Nobody called it fraud. It's a can of worms that could have been avoided by knowing the difference between marital and non-marital assets and the existence of the Probate Registry.

As you very clearly have a google law degree, stop

MumWifeOther · 26/01/2025 10:03

Good for you! He sounds awful!

BrickBiscuit · 26/01/2025 10:04

Guineapiggywiggy · 26/01/2025 10:02

As you very clearly have a google law degree, stop

No, but I use specialist advisers when necessary.

IButtleSir · 26/01/2025 10:06

BrickBiscuit · 26/01/2025 09:56

Nobody called it fraud. It's a can of worms that could have been avoided by knowing the difference between marital and non-marital assets and the existence of the Probate Registry.

@Haroldwilson called it fraud.

Guineapiggywiggy · 26/01/2025 10:08

BrickBiscuit · 26/01/2025 10:04

No, but I use specialist advisers when necessary.
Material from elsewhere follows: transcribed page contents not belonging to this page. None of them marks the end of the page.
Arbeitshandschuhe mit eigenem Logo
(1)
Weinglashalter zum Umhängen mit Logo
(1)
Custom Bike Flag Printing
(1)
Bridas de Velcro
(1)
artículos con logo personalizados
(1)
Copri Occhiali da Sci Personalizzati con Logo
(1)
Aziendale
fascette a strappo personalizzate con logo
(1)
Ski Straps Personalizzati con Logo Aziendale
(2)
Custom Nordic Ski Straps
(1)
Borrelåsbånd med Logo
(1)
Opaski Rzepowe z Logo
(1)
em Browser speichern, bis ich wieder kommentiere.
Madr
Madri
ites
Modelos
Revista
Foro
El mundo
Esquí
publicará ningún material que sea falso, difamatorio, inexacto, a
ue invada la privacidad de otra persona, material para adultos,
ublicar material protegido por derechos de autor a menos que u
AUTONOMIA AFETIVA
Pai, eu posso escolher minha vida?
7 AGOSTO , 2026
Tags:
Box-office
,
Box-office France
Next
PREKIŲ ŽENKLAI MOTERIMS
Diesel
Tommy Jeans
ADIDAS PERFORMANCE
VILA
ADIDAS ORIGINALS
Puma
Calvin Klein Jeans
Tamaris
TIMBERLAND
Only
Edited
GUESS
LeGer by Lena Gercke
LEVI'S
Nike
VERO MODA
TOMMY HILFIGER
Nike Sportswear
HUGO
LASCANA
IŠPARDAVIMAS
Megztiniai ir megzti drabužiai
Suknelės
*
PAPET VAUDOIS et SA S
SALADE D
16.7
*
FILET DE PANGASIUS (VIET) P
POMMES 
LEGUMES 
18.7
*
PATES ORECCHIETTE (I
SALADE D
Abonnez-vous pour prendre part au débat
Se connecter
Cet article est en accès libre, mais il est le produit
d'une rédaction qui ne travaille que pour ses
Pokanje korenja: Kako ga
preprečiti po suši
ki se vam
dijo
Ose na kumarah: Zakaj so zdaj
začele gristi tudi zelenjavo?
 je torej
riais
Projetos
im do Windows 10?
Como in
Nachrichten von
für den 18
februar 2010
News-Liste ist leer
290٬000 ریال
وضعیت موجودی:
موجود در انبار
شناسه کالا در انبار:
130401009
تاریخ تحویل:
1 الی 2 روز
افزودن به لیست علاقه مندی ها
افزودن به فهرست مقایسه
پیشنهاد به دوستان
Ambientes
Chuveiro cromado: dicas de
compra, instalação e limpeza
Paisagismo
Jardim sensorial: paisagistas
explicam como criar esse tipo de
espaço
Ah ok, so thanks for confirming YOU have no qualifications. Helps the OP

Fgfgfg · 26/01/2025 10:10

This reply has been deleted

This has been deleted by MNHQ for breaking our Talk Guidelines.

You haven't read all of the post have you?

Shireswoman · 26/01/2025 10:12

@Guineapiggywiggy we called armchair lawyers Rumpoles whilst I was at university.

The probate register will show the mother inherited. Nowt about a later intention to gift anything.
The ops savvy nan and mum seem to have had the husband's number.

Just for clarity I'm not a lawyer but my family are. It is an offence to protend to be legally qualified.